2. odma uszkodzona, zapchana nie ma wpływu na głośność/hałasy wydobywające się z silnika ( drożność jej możesz sprawdzić odkręcając korek wlewu oleju na pracującym silniku - ma "podskakiwać", jeżeli go zasysa to odma niedrożna);

3. piszesz,że hałas dobiega z przodu silnika, więc najlepiej stetoskop do ręki i osłuchaj wszystko, bo na odległość to ciężko wyrokować;

4. rozrząd też może  niedomagać, ale i również pompa wody, zdejmij górną pokrywę i oceń wstępnie stan paska;

5. sugestia - przy ewentualnej wymianie rozrządu nie zakładaj INA (najlepiej NTN/SNR + pompa wody Hepu);

Te moje sugestie to jednak tylko domysły na odległość.....i przez neta ciężko trafić w punkt problemu.

Najlepszym pomysłem jak Cię temat niepokoi jest zdiagnozowanie na żywo u kumatego mechanika.

Odnośnik do komentarza
Udostępnij na innych stronach

Sugestia i pytanie rank 1 ciśnienie oleju prawidłowe?

Odnośnik do komentarza
Udostępnij na innych stronach

Dzięki za rady Andrzeju. Ciśnienie oleju nie wiem, ale to też pierwsza rzecz jaką którą sprawdzę u mechanika. Auto nie traci mocy podczas jazdy i w trasie, więc powinno być prawidłowe (tak się domyślam).

Edytowane przez sharku111
Odnośnik do komentarza
Udostępnij na innych stronach

Tak, sprawdź i ciśnienie....

W tych silnikach różnie z tym bywa, tym bardziej jak był tam lany Castrol...

 

Odnośnik do komentarza
Udostępnij na innych stronach

Byłem u mechanika, posłuchał i mówi, że nie ma się do czego przyczepić, że pracuje zwyczajne 1.8t. Wezwał kolegę po fachu, kolega też mówi, że nic dziwnego nie słyszy. Wspomniałem , że to może smok olejowy, ale według niego wywalałoby kontrolkę. Poradziłem się jeszcze kumpla z pracy - mówi, że to 1.8 no to musi trochę hałasować a nie jak 1.2, że przy rozrządzie to klekotałyby zawory a wadliwa rolka by piszczała. Sprawdziłem tę odmę, korek podskakuje normalnie.
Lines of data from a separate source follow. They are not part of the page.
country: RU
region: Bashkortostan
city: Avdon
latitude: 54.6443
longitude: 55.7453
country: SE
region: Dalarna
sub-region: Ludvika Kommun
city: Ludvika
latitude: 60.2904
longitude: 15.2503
Może przejadę się jeszcze do innego mechanika albo nawet do ASO, żeby jeszcze ktoś kumaty rzucił okiem, nie mam kanału i już prawie ciemno gdy wraca się z roboty to guzik mogę zrobić. Przy jakiejś okazji muszę sprawdzić to ciśnienie jeszcze.

Odnośnik do komentarza
Udostępnij na innych stronach

22 godziny temu, AndrzejK. napisał:

Z tego filmu nic nie słychać jakiegoś charakterystycznego hałasu....przynajmniej ja nie słyszę.
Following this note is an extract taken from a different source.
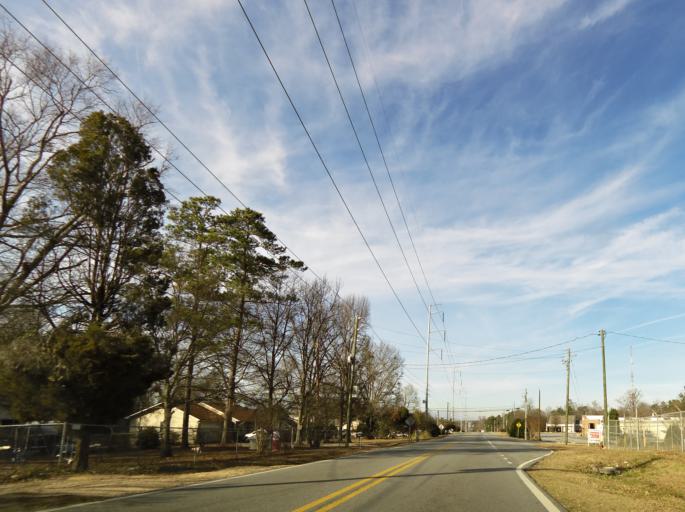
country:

No właśnie.....1.8T tak właśnie pracują.

Choć kupujący auto z tym silnikiem mają jakby dyżurną poradę, która brzmi "micha w dół".

Jak nie wiesz to czynność jest związana asekuracyjnie z czyszczeniem smoka, ot taka przypadłość tych silników.....(zalewany wcześniej Castrol jeszcze bardziej niektórym za tym przemawia).

Ja na Twoim miejscu sprawdziłbym to ciśnienie dla spokojności i nic nie robił, ale zwracał uwagę na pracę silnika w dłuższej perspektywie.

Może jesteś przewrażliwiony.....

Jedyne co to zdecydowanie zmieniłbym olej na któryś z tych co już napisałem powyżej, ale to Twoja decyzja.

Odnośnik do komentarza
Udostępnij na innych stronach

Jak nie zapomnę to jutro nagram Ci filmik jak mój BFB pracuje, wydaje mi się że ciszej jednak telefony wyostrzają dźwięk znacznie i mogę się tutaj mylić.

Odnośnik do komentarza
Udostępnij na innych stronach

Faktycznie dźwięk nagrany czegokolwiek jednak trochę przeinazza w stosunku do fonii na żywo.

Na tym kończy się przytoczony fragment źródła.